(Data items)

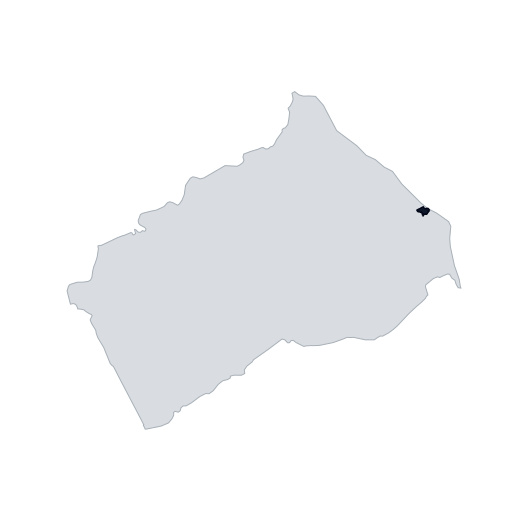 Shama, Western, Ghana shown in context, rotated 243°
{"feature_id": "2480657B99130964172058", "entity_name": "Shama", "entity_type": "district", "adm_level": 2, "iso_a3": "GHA", "parent_name": "Ghana", "parent_adm1": "Western", "projection": "orthographic", "projection_center": [-1.669, 5.06], "detail": "fine", "context": "in_parent", "style": "filled", "palette": "ink", "viewbox_px": 512, "rotation_deg": 243, "n_neighbors": 0, "source": "geoboundaries", "source_scale": "gbopen_adm2", "svg_char_len": 4589}
<svg xmlns="http://www.w3.org/2000/svg" viewBox="0 0 512 512"><g transform="rotate(243 256 256)"><path d="M310.6,71.8L314.3,75.3L315.1,77.3L313.8,84.8L311.2,90.1L309.5,95.1L309.7,97.6L311.4,100.0L317.0,103.9L319.9,106.4L323.3,110.2L327.2,114.0L333.9,118.8L336.7,119.7L336.6,121.1L335.7,122.9L335.2,141.1L334.7,145.8L334.2,148.2L333.7,155.0L333.0,155.9L331.7,155.9L330.5,156.1L330.3,157.5L330.7,158.9L334.8,159.8L333.9,160.9L330.9,161.8L329.5,163.8L330.2,166.2L328.5,168.1L329.0,169.3L330.1,170.2L331.8,169.9L336.5,166.7L338.4,166.4L340.9,167.0L345.4,171.8L345.6,174.1L343.8,182.1L342.1,188.3L341.8,196.6L343.7,201.2L343.5,203.7L341.4,206.0L336.8,209.2L337.1,211.3L339.3,215.4L343.2,219.9L351.0,225.4L355.1,232.7L355.2,235.7L352.8,238.7L350.1,241.2L349.2,245.0L350.6,269.4L344.5,280.0L344.5,283.0L345.1,286.5L346.7,288.7L349.9,289.2L352.4,291.3L351.6,298.7L350.2,306.3L350.0,310.0L349.3,311.7L346.9,313.2L346.0,315.6L346.7,318.5L346.2,320.7L347.5,323.5L350.3,327.1L354.8,335.8L356.6,336.5L357.3,338.3L356.9,340.1L358.6,344.0L363.6,347.8L368.8,351.2L373.1,351.7L374.1,354.7L376.9,358.5L378.9,360.2L382.1,361.3L384.7,361.9L384.9,365.1L380.1,367.4L377.0,370.7L374.5,375.9L371.2,381.5L359.5,384.5L355.0,384.5L331.0,384.8L308.5,395.9L295.6,399.9L287.7,406.1L276.9,410.6L269.5,416.0L253.9,418.6L228.4,427.0L220.5,430.4L212.4,436.3L199.3,443.2L194.1,443.1L183.8,436.6L176.1,433.4L157.2,428.4L143.1,426.5L136.3,424.3L134.4,424.0L136.0,421.7L140.0,421.5L144.1,422.2L147.2,420.5L151.8,420.2L153.0,418.4L153.4,413.7L153.4,410.0L155.0,408.3L155.4,403.9L153.2,394.1L151.6,393.0L143.3,391.5L142.7,389.6L141.3,387.5L139.7,382.5L137.9,375.0L135.1,365.6L129.6,350.2L128.2,344.8L127.3,339.3L127.1,332.6L128.3,330.2L128.1,326.8L127.6,323.4L131.5,315.6L139.2,306.0L140.8,302.5L142.2,300.1L142.4,296.7L143.8,285.5L147.5,272.1L149.8,267.0L151.3,264.2L153.2,259.7L153.7,257.6L160.7,252.4L163.9,250.9L164.7,248.9L163.6,246.6L164.1,245.0L165.7,244.3L168.3,243.6L170.2,241.5L167.3,224.9L164.9,208.3L164.8,206.9L163.4,204.6L162.0,197.8L159.7,193.8L156.4,192.6L156.4,188.8L159.7,182.5L160.6,178.7L159.0,177.6L158.8,174.7L159.9,170.0L159.4,167.1L158.8,164.1L155.4,156.8L154.6,151.7L156.3,148.7L156.3,142.1L154.5,132.0L154.2,125.6L155.5,123.0L154.9,120.4L152.4,118.0L152.2,115.7L154.3,113.4L154.1,111.6L151.4,110.3L149.1,107.2L147.0,102.3L147.5,94.4L151.5,79.9L152.0,78.7L156.4,78.8L156.5,79.4L170.4,79.3L186.3,79.1L205.4,78.9L222.7,78.8L223.4,78.1L226.3,77.3L243.8,78.8L254.7,78.0L259.3,78.5L262.7,79.5L270.3,78.9L274.3,79.2L277.3,82.9L278.6,82.8L280.3,81.3L283.3,79.5L286.3,78.1L288.5,75.3L289.8,73.1L291.8,73.6L294.7,73.4L296.6,71.6L297.3,68.8L310.6,71.8Z" fill="#d9dde1" stroke="#a8b0b8" stroke-width="1"/><path d="M223.8,420.2L222.6,420.2L222.3,420.3L222.2,420.4L222.1,420.6L221.9,420.6L221.8,420.8L221.7,420.9L221.5,421.0L221.5,421.3L221.6,421.5L221.4,421.6L221.2,421.7L221.0,421.8L220.9,421.9L220.9,422.0L220.7,422.1L220.8,422.2L220.8,422.3L221.0,422.4L220.8,422.4L220.7,422.4L220.3,422.4L220.2,422.5L220.0,422.8L220.0,423.0L219.9,423.0L219.8,423.3L219.8,423.5L219.7,423.6L219.4,423.6L219.5,423.6L219.4,423.5L219.2,423.5L219.2,423.4L218.9,423.3L218.7,423.3L218.4,423.4L218.3,423.5L218.3,423.4L218.2,423.4L217.9,423.3L217.7,423.4L217.7,423.2L217.4,423.2L217.3,423.3L217.2,423.2L217.1,423.3L217.0,423.2L216.9,423.2L216.9,423.3L216.8,423.2L216.7,423.2L216.7,423.3L216.7,423.2L216.4,423.2L216.2,423.1L215.9,423.1L216.0,423.1L215.9,423.1L215.9,423.3L216.0,423.4L216.1,423.5L216.3,423.8L216.5,423.9L216.6,424.0L216.7,424.3L216.8,424.4L216.8,424.5L216.7,424.6L216.7,424.8L216.7,425.1L216.6,425.3L216.6,425.5L216.6,425.8L216.8,425.9L216.8,426.0L216.6,426.1L216.4,426.1L216.2,426.1L216.0,426.4L216.0,426.5L216.0,426.8L215.9,426.9L215.8,427.0L216.0,427.3L216.0,427.5L216.0,427.8L216.1,428.0L216.4,428.0L216.5,428.1L216.6,428.3L216.7,428.5L216.8,428.6L216.8,429.1L217.0,429.3L217.0,429.5L217.3,429.8L217.5,429.8L217.8,429.9L217.8,430.0L217.7,430.2L217.6,430.3L217.5,430.5L217.8,430.6L218.0,430.9L218.3,430.9L218.4,431.1L218.5,431.1L218.4,431.2L218.4,431.3L218.6,431.3L218.7,431.2L218.8,431.2L219.0,431.2L219.3,431.1L219.6,431.1L219.8,431.0L220.0,431.0L220.2,430.9L220.2,430.6L220.3,430.5L220.5,430.4L220.7,430.2L220.8,430.0L220.8,429.9L220.9,429.7L220.7,429.4L220.8,429.3L220.8,429.2L221.0,429.0L221.0,428.9L221.1,428.7L221.2,428.4L221.3,428.3L221.3,428.2L221.5,428.0L221.7,427.9L221.8,427.9L222.1,427.7L222.3,427.6L222.5,427.5L222.9,427.4L223.0,427.4L223.4,427.4L223.7,427.3L223.9,427.3L223.9,426.6L223.9,425.4L223.8,423.4L223.9,422.6L223.9,421.0L223.8,420.2Z" fill="#0f172a" stroke="#020617" stroke-width="1.5"/></g></svg>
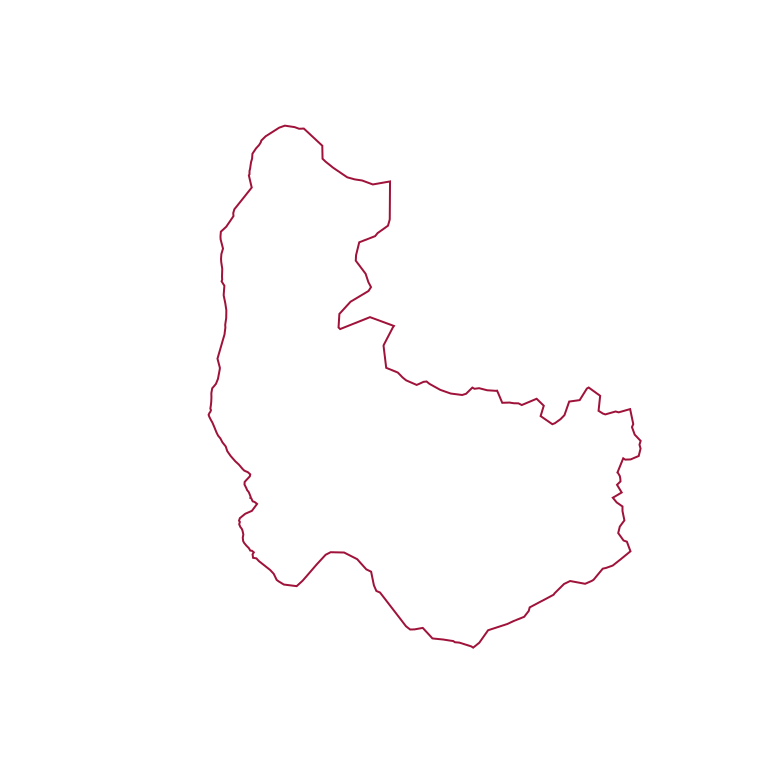 Kanam, Plateau, Nigeria (Robinson projection), rotated 240°
{"feature_id": "59680162B74099392913903", "entity_name": "Kanam", "entity_type": "district", "adm_level": 2, "iso_a3": "NGA", "parent_name": "Nigeria", "parent_adm1": "Plateau", "projection": "robinson", "projection_center": [10.139, 9.467], "detail": "fine", "context": "isolated", "style": "outline", "palette": "rose", "viewbox_px": 768, "rotation_deg": 240, "n_neighbors": 0, "source": "geoboundaries", "source_scale": "gbopen_adm2", "svg_char_len": 3658}
<svg xmlns="http://www.w3.org/2000/svg" viewBox="0 0 768 768"><g transform="rotate(240 384 384)"><path d="M252.6,207.3L254.3,215.0L256.5,221.5L261.3,235.2L265.3,248.1L265.0,253.7L258.0,265.2L245.7,273.2L240.8,274.2L233.7,275.7L232.3,276.0L227.9,279.0L214.7,274.6L212.9,274.4L208.6,273.9L205.4,276.3L174.0,280.5L163.2,281.9L158.3,283.9L156.2,287.8L153.4,295.6L142.4,298.1L139.5,298.7L138.3,300.3L133.2,307.4L129.4,312.1L126.8,315.4L125.8,315.9L124.9,316.3L122.4,319.9L113.1,328.4L111.1,329.4L112.3,337.2L118.7,351.0L114.5,370.8L113.9,377.8L112.3,389.0L115.1,395.9L117.7,398.5L116.7,425.6L117.4,426.9L120.8,439.9L120.3,446.7L110.4,458.3L109.6,465.5L109.7,467.7L114.7,481.1L113.7,484.3L112.4,491.3L113.9,501.6L115.9,513.8L126.0,515.5L128.7,513.2L137.8,512.3L142.6,516.9L145.7,524.0L154.7,527.0L158.7,529.3L165.1,526.3L171.1,525.3L171.2,535.6L180.2,535.4L181.4,540.1L183.8,541.3L186.4,542.2L189.8,542.2L190.6,541.9L200.0,554.0L197.9,555.1L195.4,559.8L194.3,568.6L199.8,573.9L203.7,574.9L206.4,577.8L214.8,575.8L222.7,577.2L224.6,579.8L239.2,584.6L242.1,573.1L244.4,570.8L247.0,560.5L248.8,558.9L253.5,556.4L265.7,565.3L278.6,559.5L278.6,557.4L272.2,545.4L276.2,535.6L266.8,524.7L265.3,519.4L264.6,512.4L265.0,509.7L277.9,503.6L285.3,511.5L294.9,508.8L296.9,492.8L300.1,490.7L302.2,487.1L304.5,484.2L304.9,483.9L308.6,477.0L318.8,478.3L321.7,478.6L322.0,477.7L327.0,470.2L332.8,464.3L334.6,460.0L336.7,458.7L334.5,450.2L335.4,446.2L342.4,437.0L350.8,429.8L361.3,423.5L364.9,422.1L366.1,419.3L366.6,413.8L366.9,411.8L376.1,405.0L380.3,403.4L387.0,401.7L396.9,394.0L417.3,402.7L418.0,403.4L428.4,419.7L429.3,421.6L448.9,405.3L453.5,373.5L455.7,372.9L467.0,380.4L472.0,396.2L472.3,417.1L474.4,421.2L480.0,421.4L488.7,423.2L504.9,421.2L509.5,424.2L519.1,433.4L516.5,450.3L517.9,453.9L519.1,466.6L522.2,469.8L523.7,471.3L556.4,490.5L562.4,474.1L571.2,466.8L575.8,461.0L581.4,455.5L596.7,448.1L605.7,444.6L609.8,443.4L621.2,449.7L645.3,442.3L647.5,438.1L651.2,435.0L657.3,427.3L658.4,421.4L657.7,405.3L656.2,399.5L654.9,398.1L653.4,395.3L652.0,390.9L649.2,385.2L645.2,382.5L642.5,379.7L637.2,375.5L635.8,374.1L632.8,372.3L632.3,371.3L623.1,368.5L620.3,367.7L613.5,350.4L610.1,341.7L609.5,341.1L607.4,338.9L604.7,337.6L601.9,331.9L600.3,328.5L599.1,326.1L597.5,318.9L593.6,316.2L590.9,314.8L581.8,312.3L579.4,309.8L577.8,308.1L573.8,305.4L571.2,304.1L564.6,301.5L558.0,297.4L555.4,296.1L554.1,294.7L550.9,294.8L548.9,294.9L545.0,292.2L541.0,289.5L537.1,288.2L533.2,286.9L526.6,284.3L520.0,280.3L514.7,276.1L512.1,274.8L508.6,272.1L506.7,270.7L502.8,266.6L502.7,266.5L500.0,263.7L497.3,260.9L490.4,253.7L489.9,253.2L489.3,252.5L483.5,250.9L480.2,250.0L479.2,249.4L471.5,242.8L468.2,238.6L467.0,235.5L466.2,233.1L462.4,229.9L458.6,227.8L455.0,225.5L452.5,223.7L449.5,221.3L447.9,221.1L446.8,219.8L446.2,218.4L445.0,216.7L442.9,216.3L439.0,216.1L436.3,216.1L430.7,215.4L425.8,214.7L422.2,214.5L418.7,215.1L414.3,214.9L409.1,215.7L404.2,214.7L398.3,215.2L391.3,216.6L386.9,218.0L381.3,219.0L378.8,219.7L375.7,222.0L372.6,223.0L371.1,221.6L369.4,216.0L368.8,214.3L367.6,213.5L366.6,212.9L364.5,212.8L362.8,212.7L360.3,212.4L358.9,212.7L357.7,212.8L353.0,212.1L352.2,211.3L351.5,211.9L350.1,211.8L349.0,211.6L347.9,211.7L347.4,212.3L346.0,213.2L343.6,214.1L340.5,206.9L340.2,206.2L341.0,198.9L339.9,192.1L338.1,190.1L336.6,190.2L335.0,188.5L332.2,188.1L329.8,188.4L328.7,188.3L327.6,188.1L323.9,186.9L321.5,184.8L318.4,183.5L316.5,183.4L312.8,184.0L309.4,184.9L306.6,184.9L305.7,186.2L303.3,187.1L302.2,185.0L298.9,183.7L296.8,186.3L293.2,187.1L279.9,192.4L274.7,193.6L268.0,193.1L265.7,194.1L260.4,197.0L252.6,207.3Z" fill="none" stroke="#9f1239" stroke-width="2"/></g></svg>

**WORK TO BE COMPLETED:** Please find each line in the listing above that contains the string "detail" and copy those lines out in full.

**EXERCISE RESPONSE:**
{"feature_id": "2480657B99130964172058", "entity_name": "Shama", "entity_type": "district", "adm_level": 2, "iso_a3": "GHA", "parent_name": "Ghana", "parent_adm1": "Western", "projection": "orthographic", "projection_center": [-1.669, 5.06], "detail": "fine", "context": "in_parent", "style": "filled", "palette": "ink", "viewbox_px": 512, "rotation_deg": 243, "n_neighbors": 0, "source": "geoboundaries", "source_scale": "gbopen_adm2", "svg_char_len": 4589}
{"feature_id": "59680162B74099392913903", "entity_name": "Kanam", "entity_type": "district", "adm_level": 2, "iso_a3": "NGA", "parent_name": "Nigeria", "parent_adm1": "Plateau", "projection": "robinson", "projection_center": [10.139, 9.467], "detail": "fine", "context": "isolated", "style": "outline", "palette": "rose", "viewbox_px": 768, "rotation_deg": 240, "n_neighbors": 0, "source": "geoboundaries", "source_scale": "gbopen_adm2", "svg_char_len": 3658}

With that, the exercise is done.